練習時間がない場合は飛距離が落ちますが、オープンスタンスを試してみましょう。
ヘッドの被りが原因の場合
ヘッドが被っている場合は、グリップやリリースを見直す必要があります。
以下の点に注目してみましょう。
- 極端なフックグリップになっていないか?
- ちゃんと飛球線方向にリリースできているか?
- 腕のローテーションが強すぎないか?
リリースの方向や腕のローテーションはスイングの修正が必要です。
そのため、時間がかかりますが、グリップの見直しは割とすぐに修正ができます。
スライスしてたときのクセでフックグリップを強くしている人も多く、それが原因でインパクト時にヘッドが被りやすくなります。

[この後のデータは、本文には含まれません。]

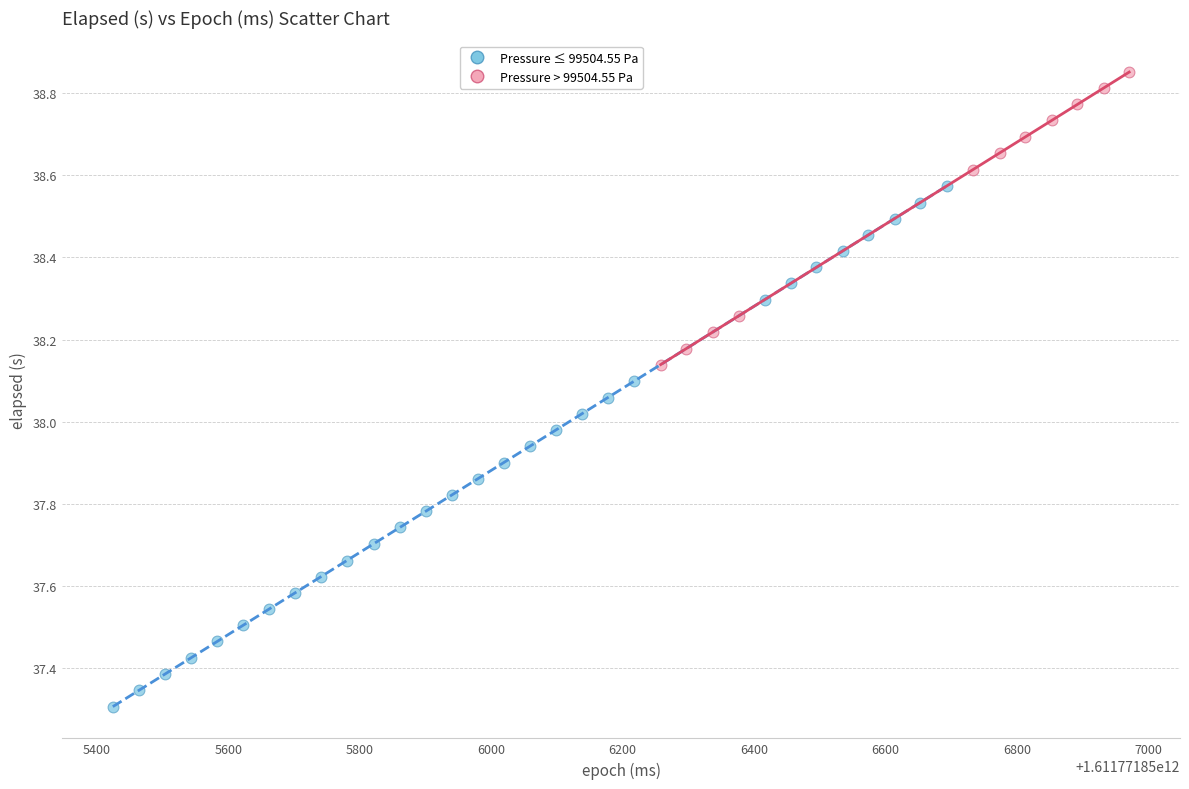

Which series contains the highest Y value?

Pressure > 99504.55 Pa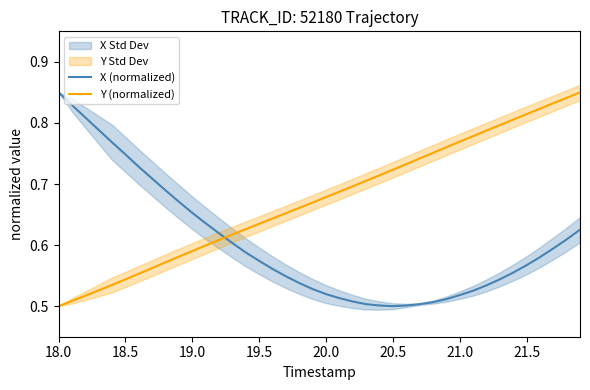

What is the minimum value shown in the chart?

0.5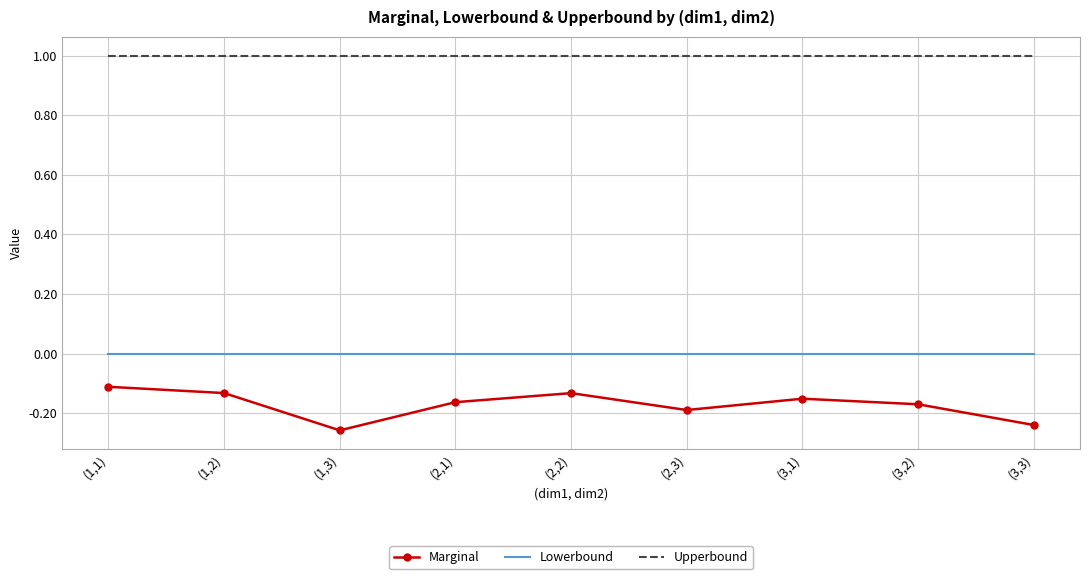

At how many categories does at least one series exceed 0?

9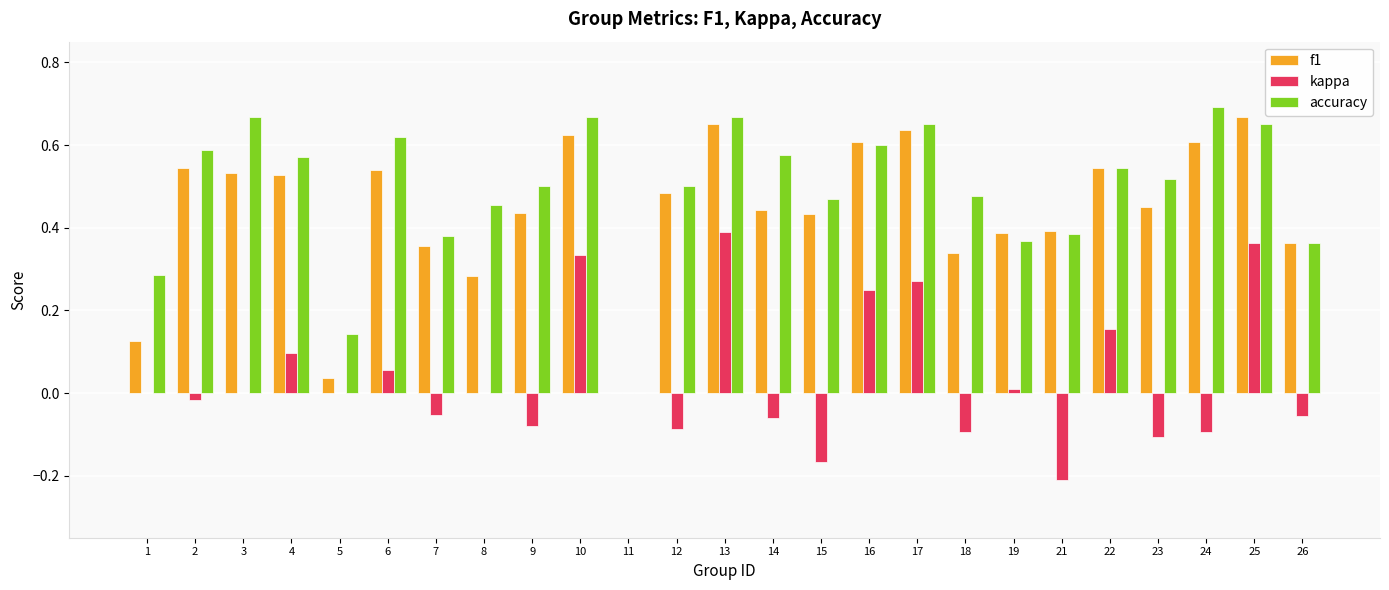

Which category has the highest value across all series?

24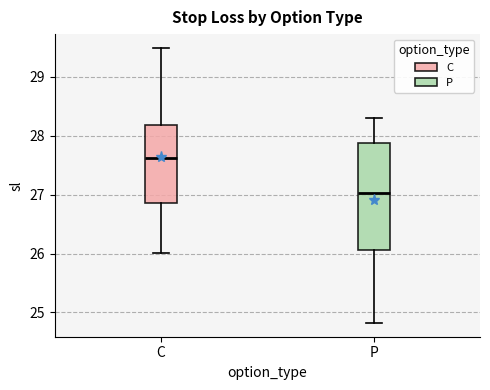

Reading left to right, read every box against the y-axis: the position of its median line, the range the box covers, and the ends of its whiskers. The values are not printed on the chart, so give them approximately, as read against the axis.

C: median 27.6, box 26.9 to 28.2, whiskers 26.0 to 29.5
P: median 27.0, box 26.1 to 27.9, whiskers 24.8 to 28.3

少しグリップをスクエアに戻す調整を試してみましょう。
また、応急処置ですが、左手のグリップ圧を強めるとヘッドが返りにくくなります。
ラウンド中など困った時に試してみましょう。
クラブを見直すのもアリ
これらをチェックしても、なかなか修正が難しい場合はクラブの変更を検討してみるのもアリだと思います。
最近のクラブはセットアップで”フェース面が無意識に左側を向くよう”に設計されていたり、ヘッドの重心位置を変えてフェースが閉じやすくなっていたりしているからです。
フェースアングルや重心位置など、しっかりクラブのスペックをチェックするようにしましょう。
また、シャフトも先調子のものを使っていないかなど、チェックするのも大事です。
キックポイントが先側にあると、スイング中にヘッドが返りやすくなるためです。
一番確実なのはフィッティングを受けることなんですが、時間が限られていると思いますので、まずはシャフトのスペックを調査してみましょう。